III その後の流れと以降のシーンに与えた影響
言うまでもなくフュージョンは現在進行形だよ。ただ、1時間目でも述べた通り、80年代以降のフュージョンは〈フュージョン〉という名前のサウンドを追求するようになって、そのなかでデヴィッド・サンボーンやケニーGらの人気者も生まれ、海外ではもう必然的に〈オトナの音楽〉たるコンテンポラリー・ジャズと同義語になっているみたいだ。

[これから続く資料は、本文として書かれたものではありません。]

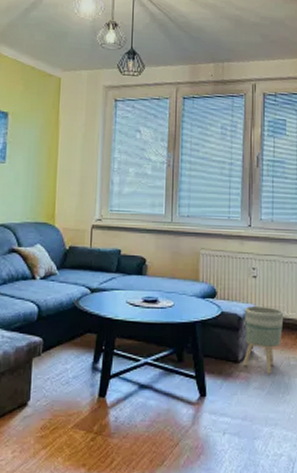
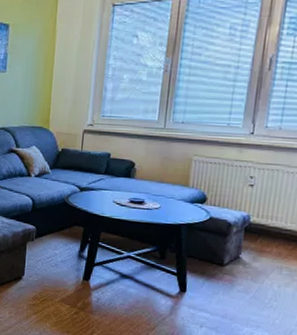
planter: present [243,306,284,374] -> none [229,214,282,280]

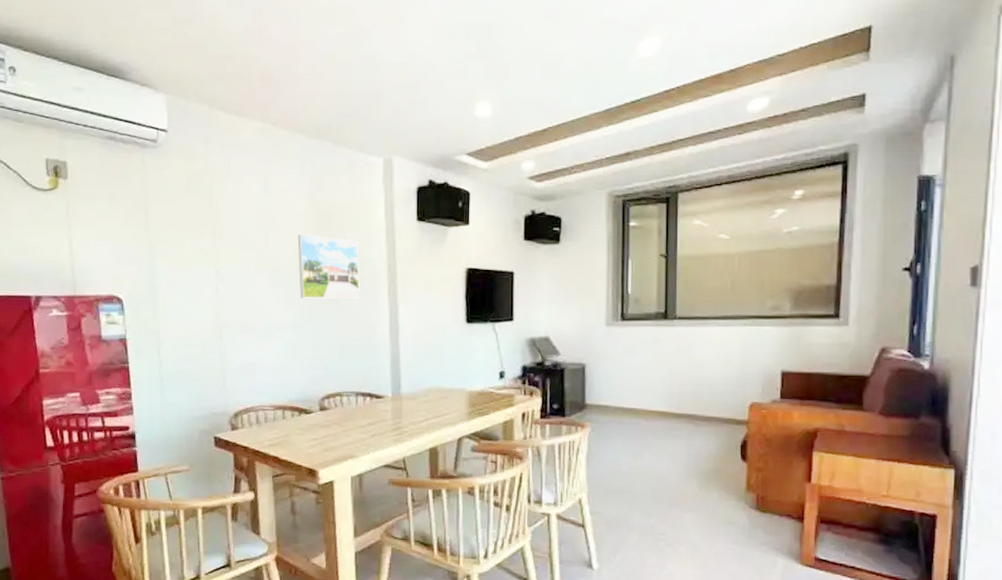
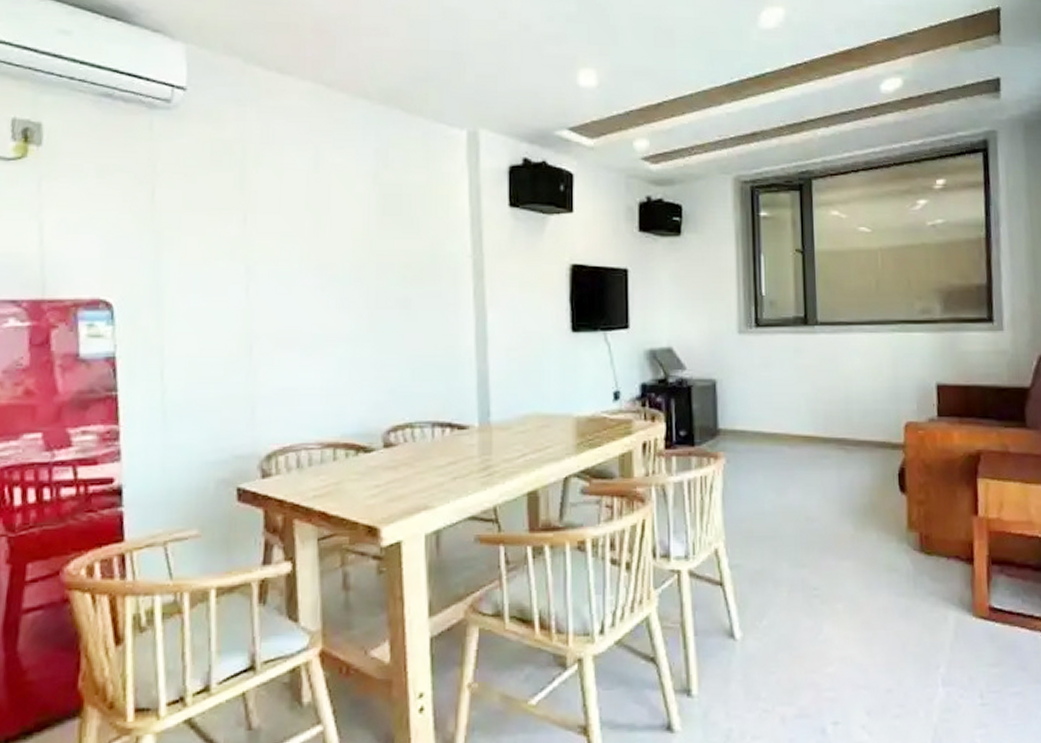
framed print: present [297,234,360,299] -> none [356,221,438,303]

ボブ・ジェイムズら往年のフュージョン・スターによるプロジェクト=フォープレイが、完全なスムース・ジャズ対応だったことからもその位置づけは窺えるよね。
ただ、フュージョンが他の音楽に与えた影響はハンパなく甚大で、マハヴィシュヌ組のヤン・ハマー&ナラダ・マイケル・ウォルデンと組んで『Wired』を作り上げたジェフ・ベックなんて、以降の作品はすべて〈クロスオーヴァー〉そのものだし、スティーヴィー・ワンダーやマイケル・ジャクソン、スティーリー・ダンやYMO、スティングらの面々はフュージョン的な方法論でジャズを取り込んでいた(実際に演奏していたのもフュージョン畑の面々だった)わけで、特に80年代以降のコンテンポラリーなポップスは大部分がその影響下にあるんじゃないかな。
また、往年のクロスオーヴァー時代にあったロック+ジャズ的なスタイルはデトロイトのURがライヴで継承していたりするし、日本にも9dwやPHEWWHOOのようにプログレ・フュージョンを標榜する人たちがいる。コズミックなインスト・バンドの親玉たるcro-magnonももちろんだし、誰も言わないけどSPECIAL OTHERSなんてまんまフュージョンじゃん! 聴いてビックリ! 彼らの音が好きならこのページに載ってるモノの半分ぐらいはオススメだね。